_Task prompt_.
Return the records, each one exactly as written.
*** Opening Entries provided ***
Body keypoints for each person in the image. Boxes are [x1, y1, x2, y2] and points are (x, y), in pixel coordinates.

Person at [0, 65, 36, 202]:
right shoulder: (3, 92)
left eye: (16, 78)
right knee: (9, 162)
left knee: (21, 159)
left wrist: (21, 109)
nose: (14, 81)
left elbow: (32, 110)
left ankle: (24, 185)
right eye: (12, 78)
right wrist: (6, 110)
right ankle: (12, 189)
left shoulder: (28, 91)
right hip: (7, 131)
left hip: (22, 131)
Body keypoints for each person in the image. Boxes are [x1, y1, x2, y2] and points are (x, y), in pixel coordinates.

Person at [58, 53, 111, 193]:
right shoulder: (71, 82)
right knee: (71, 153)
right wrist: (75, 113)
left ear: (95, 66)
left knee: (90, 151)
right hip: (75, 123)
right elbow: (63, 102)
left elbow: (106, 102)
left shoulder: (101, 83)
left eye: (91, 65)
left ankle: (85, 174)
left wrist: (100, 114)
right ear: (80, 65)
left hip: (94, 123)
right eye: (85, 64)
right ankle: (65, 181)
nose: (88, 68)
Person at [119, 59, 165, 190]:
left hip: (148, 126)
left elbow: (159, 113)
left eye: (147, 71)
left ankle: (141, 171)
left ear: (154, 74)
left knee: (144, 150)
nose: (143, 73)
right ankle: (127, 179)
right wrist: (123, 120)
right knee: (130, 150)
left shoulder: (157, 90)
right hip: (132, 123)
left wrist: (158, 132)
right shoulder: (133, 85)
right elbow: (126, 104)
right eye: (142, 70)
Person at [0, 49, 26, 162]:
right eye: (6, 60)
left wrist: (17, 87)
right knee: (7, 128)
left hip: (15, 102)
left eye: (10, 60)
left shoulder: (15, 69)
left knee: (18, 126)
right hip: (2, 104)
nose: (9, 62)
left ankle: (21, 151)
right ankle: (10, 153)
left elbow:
*** Closing Entries provided ***
_Result for this exercise_.
Body keypoints for each person in the image. Boxes are [x1, y1, x2, y2] and points are (x, y), in pixel coordinates.

Person at [0, 65, 36, 202]:
right shoulder: (3, 92)
left eye: (16, 78)
right knee: (9, 162)
left knee: (21, 159)
left wrist: (21, 109)
nose: (14, 81)
left elbow: (32, 110)
left ankle: (24, 185)
right eye: (12, 78)
right wrist: (6, 110)
right ankle: (12, 189)
left shoulder: (28, 91)
right hip: (7, 131)
left hip: (22, 131)
Body keypoints for each person in the image. Boxes are [x1, y1, x2, y2] and points are (x, y), in pixel coordinates.

Person at [58, 53, 111, 193]:
right shoulder: (71, 82)
right knee: (71, 153)
right wrist: (75, 113)
left ear: (95, 66)
left knee: (90, 151)
right hip: (75, 123)
right elbow: (63, 102)
left elbow: (106, 102)
left shoulder: (101, 83)
left eye: (91, 65)
left ankle: (85, 174)
left wrist: (100, 114)
right ear: (80, 65)
left hip: (94, 123)
right eye: (85, 64)
right ankle: (65, 181)
nose: (88, 68)
Person at [119, 59, 165, 190]:
left hip: (148, 126)
left elbow: (159, 113)
left eye: (147, 71)
left ankle: (141, 171)
left ear: (154, 74)
left knee: (144, 150)
nose: (143, 73)
right ankle: (127, 179)
right wrist: (123, 120)
right knee: (130, 150)
left shoulder: (157, 90)
right hip: (132, 123)
left wrist: (158, 132)
right shoulder: (133, 85)
right elbow: (126, 104)
right eye: (142, 70)
Person at [0, 49, 26, 162]:
right eye: (6, 60)
left wrist: (17, 87)
right knee: (7, 128)
left hip: (15, 102)
left eye: (10, 60)
left shoulder: (15, 69)
left knee: (18, 126)
right hip: (2, 104)
nose: (9, 62)
left ankle: (21, 151)
right ankle: (10, 153)
left elbow:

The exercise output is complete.